FRENTE AL VÉRTIGO

Atrapados en un bucle

Pedro Sánchez Rodríguez. *Esta columna expresa el punto de vista de su autor, no necesariamente de La Razón
Pedro Sánchez Rodríguez. *Esta columna expresa el punto de vista de su autor, no necesariamente de La Razón Foto: Imagen: La Razón de México

Michoacán vuelve a estar en el centro del huracán. La violencia, que parecía haber cedido su protagonismo mediático a otras regiones, ha vuelto a irrumpir con crudeza en Uruapan.

El asesinato de Carlos Manzo —durante la celebración del Día de Muertos y con su familia— es un recordatorio brutal de que el crimen organizado sigue mandando señales de su poder en el lugar en el cual el hoy jefe de la Oficina de la Presidencia, cuando era gobernador de Michoacán, de 2002 a 2008, pidió auxilio del Gobierno federal para contener la violencia del narcotráfico.

Apenas la semana pasada, el secretario de Seguridad federal, Omar García Harfuch, se había reunido con productores de limón que denunciaban extorsiones sistemáticas por parte del crimen organizado. Ese encuentro ya dibujaba un diagnóstico inquietante: las redes criminales siguen operando con una capacidad de control que trasciende a las autoridades locales. Pero el asesinato de Manzo, en el municipio ícono del sector aguacatero, confirma que Michoacán vive bajo una estructura criminal profundamente enraizada, que ni los programas federales ni las mesas de seguridad han logrado desmontar.

No es casual que haya ocurrido en Uruapan. Allí convergen la producción agrícola, las rutas del narcotráfico y la herencia de los grupos de autodefensa que alguna vez intentaron recuperar el territorio a sangre y fuego. Hoy, esas fronteras están difuminadas: las viejas milicias, las bandas y las autoridades se mueven en un equilibrio inestable que convierte a la región en un laboratorio del fracaso del Estado mexicano frente a la violencia del crimen organizado.

El asesinato de Carlos Manzo no sólo es un hecho lamentable; es un mensaje. Recuerda a los granadazos en Morelia de 2008, cuando la violencia se infiltró en la vida civil del país. Una vez más, se ataca una de las festividades más íntimas —un acto público, familiar, comunitario— para recordarnos que seguimos inmersos en una profunda crisis de violencia, de barbarie y de incapacidad del Estado para salvaguardar la seguridad pública.

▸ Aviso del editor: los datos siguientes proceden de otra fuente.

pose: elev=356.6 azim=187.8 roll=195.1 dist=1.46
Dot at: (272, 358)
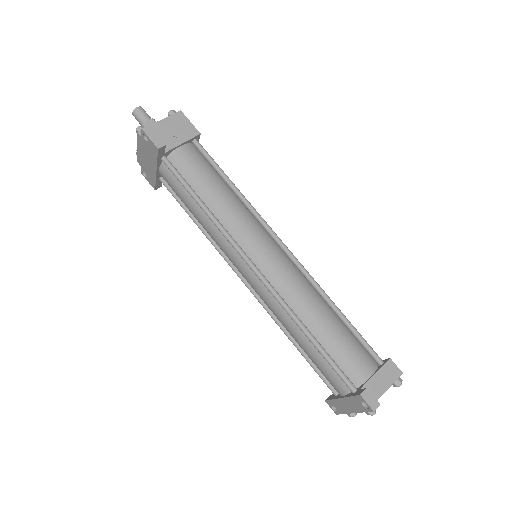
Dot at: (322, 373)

Más preocupante aún es que, de acuerdo con las autoridades federales, Manzo contaba con protección federal, estatal y municipal. Es decir: no fue un hombre abandonado por las instituciones, sino resguardado por ellas, y aun así cayó. Eso no deja tranquilidad; deja una certeza incómoda: el Estado no lo pudo cuidar. Cuando la violencia alcanza a quien supuestamente está protegido, lo que se erosiona no es sólo la seguridad, sino la idea misma de soberanía institucional.

Pero no sólo es Michoacán. La ineptitud o la irresponsabilidad también se repite en Hermosillo. El fuego volvió a cobrar vidas. Un incendio en una tienda dejó decenas de muertos y heridas abiertas en la memoria colectiva. Algunos hablan de un ajuste de cuentas; otros, de la misma omisión de siempre: la falta de controles de protección civil. En cualquier caso, la tragedia remite a los peores recuerdos de la Guardería ABC. Otra vez Hermosillo arde, otra vez el Estado llega tarde.

Estamos, pues, atrapados en un bucle de precariedad, violencia y tragedia del que no hemos podido salir en dos décadas. Un país donde la historia no avanza: se repite, se quema y se desangra.